Re: [PATCH v7 3/6] random: use SipHash in place of MD5

From: Andy Lutomirski
Date: Wed Dec 21 2016 - 18:51:02 EST


On Wed, Dec 21, 2016 at 3:02 PM, Jason A. Donenfeld <Jason@xxxxxxxxx> wrote:
> unsigned int get_random_int(void)
> {
> - __u32 *hash;
> - unsigned int ret;
> -
> - if (arch_get_random_int(&ret))
> - return ret;
> -
> - hash = get_cpu_var(get_random_int_hash);
> -
> - hash[0] += current->pid + jiffies + random_get_entropy();
> - md5_transform(hash, random_int_secret);
> - ret = hash[0];
> - put_cpu_var(get_random_int_hash);
> -
> - return ret;
> + unsigned int arch_result;
> + u64 result;
> + struct random_int_secret *secret;
> +
> + if (arch_get_random_int(&arch_result))
> + return arch_result;
> +
> + secret = get_random_int_secret();
> + result = siphash_3u64(secret->chaining, jiffies,
> + (u64)random_get_entropy() + current->pid,
> + secret->secret);
> + secret->chaining += result;
> + put_cpu_var(secret);
> + return result;
> }
> EXPORT_SYMBOL(get_random_int);

Hmm.

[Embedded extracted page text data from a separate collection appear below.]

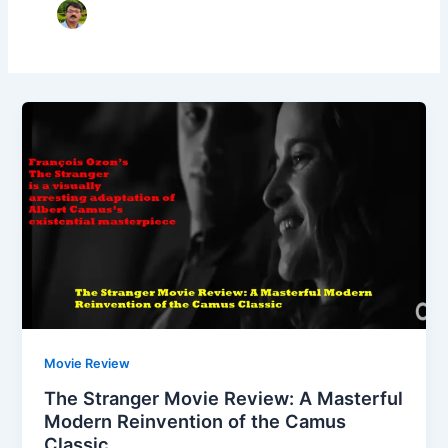
Movie Review
The Stranger Movie Review: A Masterful
Modern Reinvention of the Camus
Classic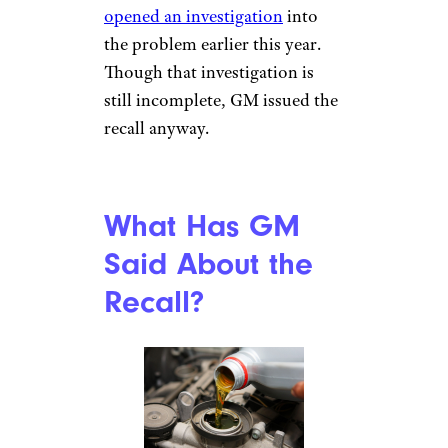
opened an investigation
into
the problem earlier this year.
Though that investigation is
still incomplete, GM issued the
recall anyway.
What Has GM
Said About the
Recall?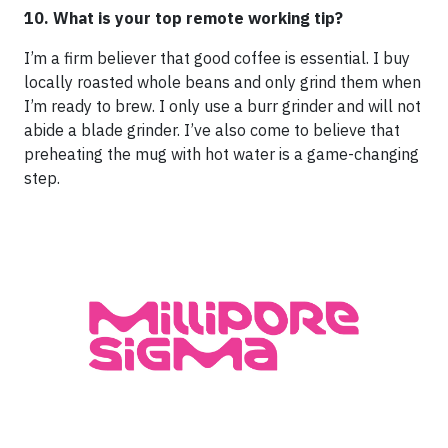
10. What is your top remote working tip?
I’m a firm believer that good coffee is essential. I buy
locally roasted whole beans and only grind them when
I’m ready to brew. I only use a burr grinder and will not
abide a blade grinder. I’ve also come to believe that
preheating the mug with hot water is a game-changing
step.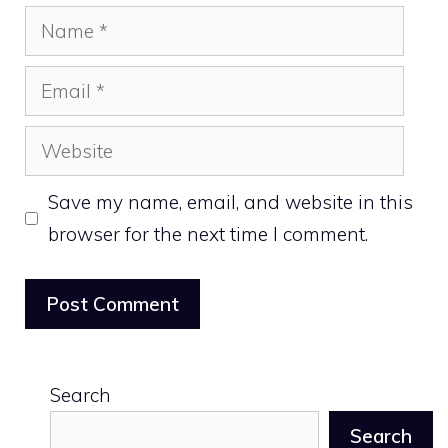
Name
Email
Website
Save my name, email, and website in this
browser for the next time I comment.
Search
Search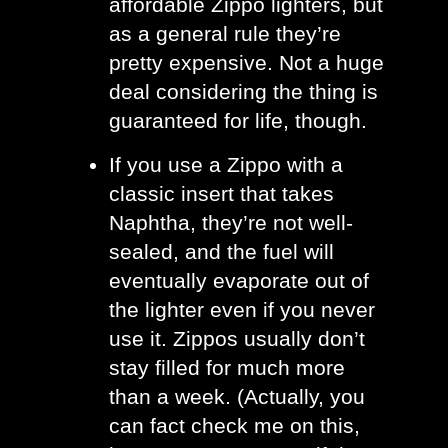
affordable Zippo lighters, but 
as a general rule they’re 
pretty expensive. Not a huge 
deal considering the thing is 
guaranteed for life, though.
If you use a Zippo with a 
classic insert that takes 
Naphtha, they’re not well-
sealed, and the fuel will 
eventually evaporate out of 
the lighter even if you never 
use it. Zippos usually don’t 
stay filled for much more 
than a week. (Actually, you 
can fact check me on this, 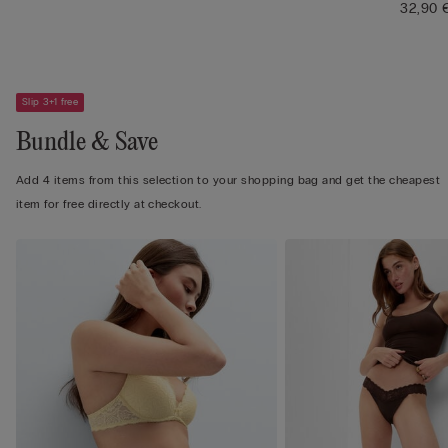
32,90 
Slip 3+1 free
Bundle & Save
Add 4 items from this selection to your shopping bag and get the cheapest
item for free directly at checkout.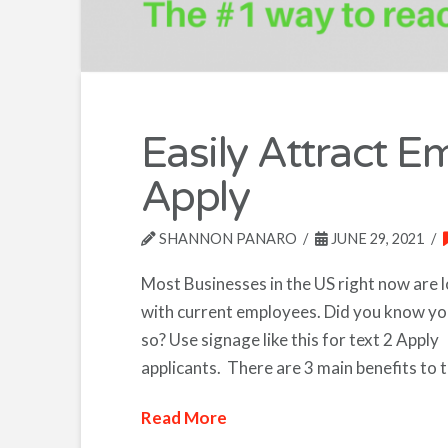
Easily Attract E
Apply
SHANNON PANARO
JUNE 29, 2021
Most Businesses in the US right now are 
with current employees. Did you know yo
so? Use signage like this for text 2 Apply
applicants. There are 3 main benefits to t
Read More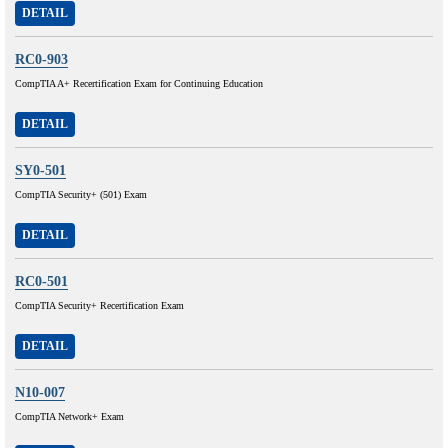
DETAIL
RC0-903
CompTIA A+ Recertification Exam for Continuing Education
DETAIL
SY0-501
CompTIA Security+ (501) Exam
DETAIL
RC0-501
CompTIA Security+ Recertification Exam
DETAIL
N10-007
CompTIA Network+ Exam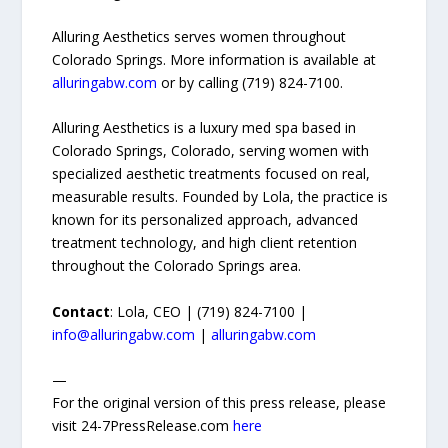
Alluring Aesthetics serves women throughout
Colorado Springs. More information is available at
alluringabw.com
or by calling (719) 824-7100.
Alluring Aesthetics is a luxury med spa based in
Colorado Springs, Colorado, serving women with
specialized aesthetic treatments focused on real,
measurable results. Founded by Lola, the practice is
known for its personalized approach, advanced
treatment technology, and high client retention
throughout the Colorado Springs area.
Contact
: Lola, CEO | (719) 824-7100 |
info@alluringabw.com
|
alluringabw.com
—
For the original version of this press release, please
visit 24-7PressRelease.com
here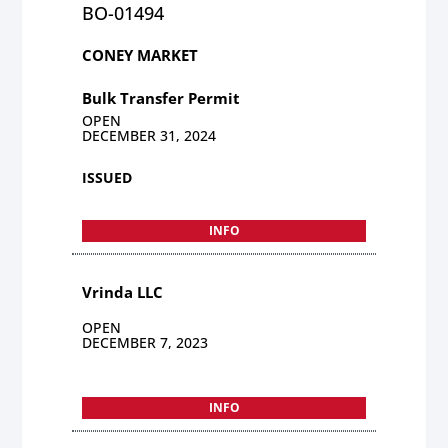
BO-01494
CONEY MARKET
Bulk Transfer Permit
OPEN
DECEMBER 31, 2024
ISSUED
INFO
Vrinda LLC
OPEN
DECEMBER 7, 2023
INFO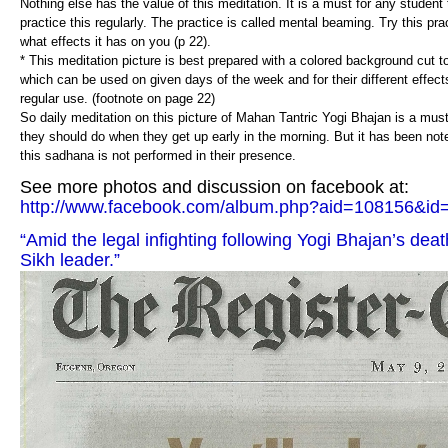
Nothing else has the value of this meditation. It is a must for any studen
practice this regularly. The practice is called mental beaming. Try this pr
what effects it has on you (p 22).
* This meditation picture is best prepared with a colored background cut to 
which can be used on given days of the week and for their different effect
regular use. (footnote on page 22)
So daily meditation on this picture of Mahan Tantric Yogi Bhajan is a must 
they should do when they get up early in the morning. But it has been not
this sadhana is not performed in their presence.
See more photos and discussion on facebook at:
http://www.facebook.com/album.php?aid=108156&i
“Amid the legal infighting following Yogi Bhajan’s death,
Sikh leader.”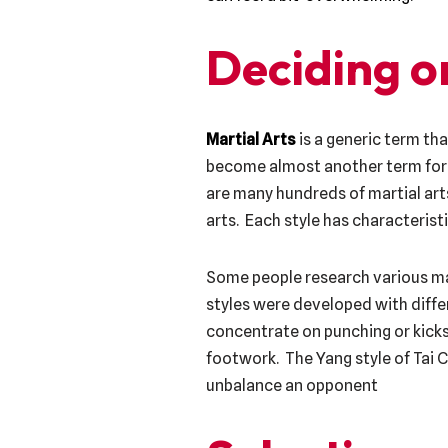
Deciding on
Martial Arts
is a generic term th
become almost another term for a
are many hundreds of martial arts
arts. Each style has characteris
Some people research various mart
styles were developed with differ
concentrate on punching or kicks
footwork. The Yang style of Tai C
unbalance an opponent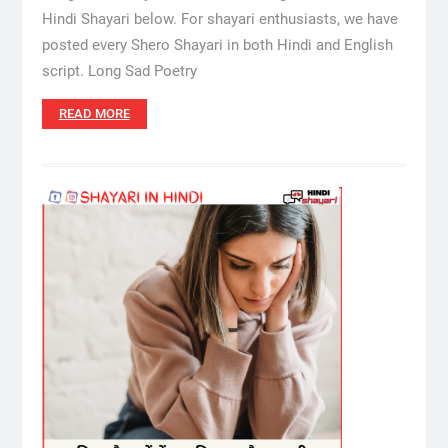
Hindi Shayari below. For shayari enthusiasts, we have
posted every Shero Shayari in both Hindi and English
script. Long Sad Poetry
READ MORE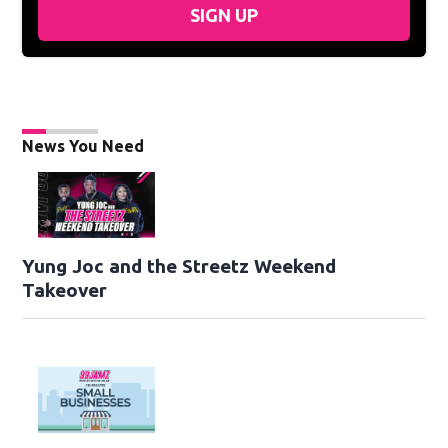
SIGN UP
News You Need
Yung Joc and the Streetz Weekend
Takeover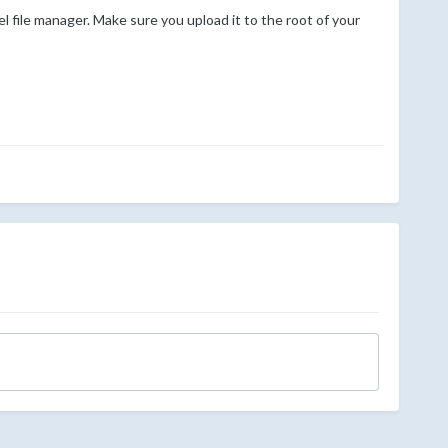
el file manager. Make sure you upload it to the root of your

I haven't tried to prove anything for real. But here goes (in
the random oracle model):

Suppose I'm an attacker and I don't know the secret or the chaining
value. Then, regardless of what the entropy is, I can't predict the
numbers.

Now suppose I do know the secret and the chaining value due to some
leak. If I want to deduce prior outputs, I think I'm stuck: I'd need
to find a value "result" such that prev_chaining + result = chaining
and result = H(prev_chaining, ..., secret);. I don't think this can
be done efficiently in the random oracle model regardless of what the
"..." is.

But, if I know the secret and chaining value, I can predict the next
output assuming I can guess the entropy. What's worse is that, even
if I can't guess the entropy, if I *observe* the next output then I
can calculate the next chaining value.

So this is probably good enough, and making it better is hard. Changing it to:

u64 entropy = (u64)random_get_entropy() + current->pid;
result = siphash(..., entropy, ...);
secret->chaining += result + entropy;

would reduce this problem by forcing an attacker to brute-force the
entropy on each iteration, which is probably an improvement.

To fully fix it, something like "catastrophic reseeding" would be
needed, but that's hard to get right.

(An aside: on x86 at least, using two percpu variables is faster
because directly percpu access is essentially free, whereas getting
the address of a percpu variable is not free.)